» **WORK INSTRUCTION**
Go through the listing and pick out each line with the word "поверхности" in it.

» **MATERIAL SHOWN**

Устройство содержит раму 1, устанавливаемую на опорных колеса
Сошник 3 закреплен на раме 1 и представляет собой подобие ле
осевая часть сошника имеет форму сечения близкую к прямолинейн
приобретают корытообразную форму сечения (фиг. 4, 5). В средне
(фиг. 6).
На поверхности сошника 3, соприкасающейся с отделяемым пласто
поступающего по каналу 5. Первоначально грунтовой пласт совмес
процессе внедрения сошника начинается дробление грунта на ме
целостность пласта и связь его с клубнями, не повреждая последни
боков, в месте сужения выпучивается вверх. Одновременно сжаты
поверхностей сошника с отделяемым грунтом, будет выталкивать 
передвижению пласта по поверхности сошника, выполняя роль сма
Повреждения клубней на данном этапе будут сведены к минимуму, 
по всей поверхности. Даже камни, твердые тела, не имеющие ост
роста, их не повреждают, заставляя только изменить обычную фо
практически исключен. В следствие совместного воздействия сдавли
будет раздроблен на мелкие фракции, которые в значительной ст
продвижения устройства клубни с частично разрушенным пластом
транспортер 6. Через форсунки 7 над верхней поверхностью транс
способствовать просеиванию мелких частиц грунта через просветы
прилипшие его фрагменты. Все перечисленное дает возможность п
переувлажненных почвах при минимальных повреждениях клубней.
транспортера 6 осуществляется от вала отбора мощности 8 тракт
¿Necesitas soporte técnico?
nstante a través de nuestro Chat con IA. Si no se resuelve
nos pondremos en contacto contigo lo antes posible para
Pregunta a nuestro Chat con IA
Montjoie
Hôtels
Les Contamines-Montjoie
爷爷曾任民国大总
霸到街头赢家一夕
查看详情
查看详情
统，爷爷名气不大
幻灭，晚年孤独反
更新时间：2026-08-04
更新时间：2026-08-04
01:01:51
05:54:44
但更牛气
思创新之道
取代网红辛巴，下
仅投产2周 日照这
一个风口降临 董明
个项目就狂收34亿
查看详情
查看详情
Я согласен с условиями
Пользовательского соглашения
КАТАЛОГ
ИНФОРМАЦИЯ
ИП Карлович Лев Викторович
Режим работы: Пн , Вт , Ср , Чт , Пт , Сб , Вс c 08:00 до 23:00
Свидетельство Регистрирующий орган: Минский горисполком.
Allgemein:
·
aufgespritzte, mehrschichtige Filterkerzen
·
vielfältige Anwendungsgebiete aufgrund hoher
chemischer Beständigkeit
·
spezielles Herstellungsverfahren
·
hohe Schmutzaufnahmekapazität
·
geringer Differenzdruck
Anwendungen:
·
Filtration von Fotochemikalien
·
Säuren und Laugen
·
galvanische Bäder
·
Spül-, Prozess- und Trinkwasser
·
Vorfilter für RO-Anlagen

» **SOLUTION FOR THIS EXERCISE**
На поверхности сошника 3, соприкасающейся с отделяемым пласто
передвижению пласта по поверхности сошника, выполняя роль сма
по всей поверхности. Даже камни, твердые тела, не имеющие ост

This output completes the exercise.